According to veteran Montreal criminal lawyer Jean-Claude Hébert, the Superior Court decision “highlights the prosecution’s obligation” to preserve evidence and documentation from expert witnesses such as pathologists. In fact, adds Hébert, the prosecution has a duty to monitor state agencies, such as scientific laboratories who are accountable to the prosecution. When evidence is unavailable or missing that cannot be reasonably explained, there is a real risk that a court may find the prosecution acted with “unacceptable negligence,” in which the case the accused person’s right to make full answer and defence is infringed, as was the case with Delisle, added Hebert.
“Justice Émond concluded that, faced with a failure to preserve relevant scientific evidence, the defence need only show a ‘realistic possibility’ of an infringement of its fundamental right to prepare and present a full answer and defence,” noted Hébert. “In Delisle, Justice Émond relied on the evidence submitted to the Minister of Justice: seven pathologists had confirmed the relevance of the missing scientific evidence.”
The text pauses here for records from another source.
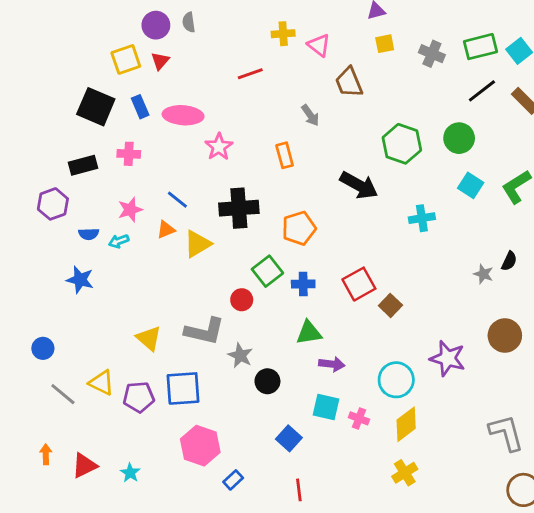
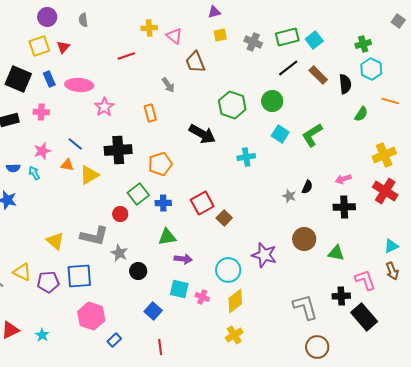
purple circle: (156, 25) -> (47, 17), moved
orange triangle: (166, 230) -> (67, 165), turned 32
cyan arrow: (119, 241) -> (34, 173), turned 80

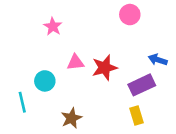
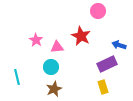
pink star: (53, 26) -> (36, 40), moved
red star: (105, 68) -> (81, 36), moved, turned -30
cyan circle: (45, 81) -> (51, 67), moved

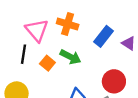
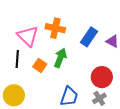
green arrow: (70, 57) -> (60, 58), turned -90

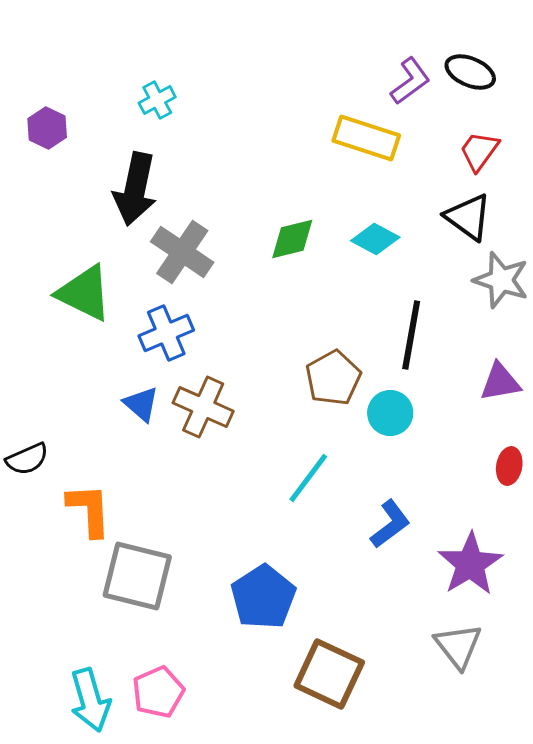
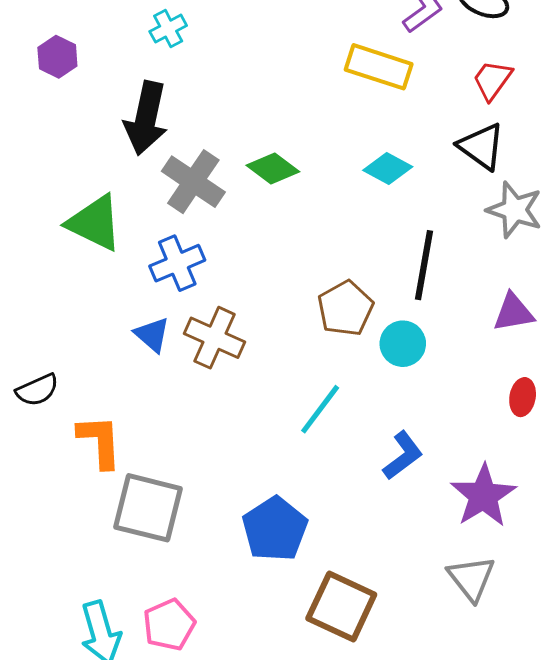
green diamond: (292, 239) -> (273, 169), moved, turned 51

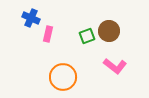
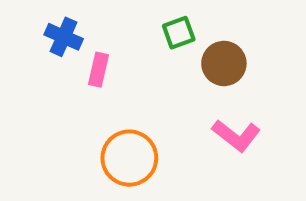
green square: (87, 36) -> (179, 33), moved

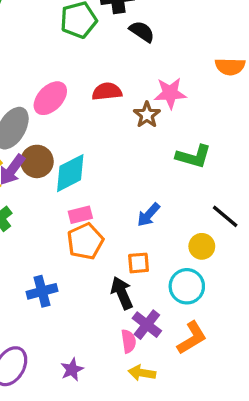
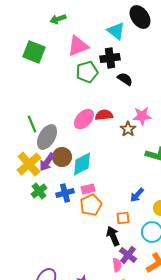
pink ellipse: (50, 98) -> (84, 119), moved
blue arrow: (149, 215) -> (137, 195), moved
blue cross: (42, 291) -> (65, 193), moved

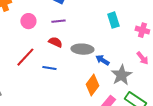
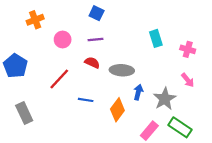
blue arrow: (102, 60) -> (138, 92), moved, turned 72
blue line: (49, 68) -> (86, 100), moved
orange diamond: (92, 85) -> (117, 110), moved

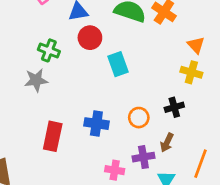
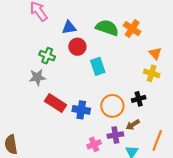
orange circle: (139, 118) -> (112, 106), size x1.5
red rectangle: (53, 136) -> (55, 103), moved, turned -70
brown arrow: (167, 143) -> (133, 125), turned 32
pink cross: (115, 170) -> (94, 144), turned -32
Lockyer, while commending federal Justice Minister Lametti for “making the right decision” by ordering a new trial, is hoping that the Delisle case will spur the federal government to follow in the footsteps of the United Kingdom and establish a Criminal Cases Review Commission (CCRC). The CCRC has received more than 28,000 applications since April 1997, leading to 769 appeals being heard by the courts. Of the 769 appeals, 538 appeals were allowed and 217 were dismissed. Moreover there are currently 621 cases under review.
“Miscarriages of justice are not rare,” said Lockyer. “The problem in Canada is finding them. We have a system that does not work well for uncovering wrongful convictions. The ministerial process is not a good process at all. In the last forty plus years, the Minister has referred a total of 32 cases back to the courts compared to 769 in the UK. That tells you the difference between the two systems. Fortunately, Mr. Delisle was one of those 32.”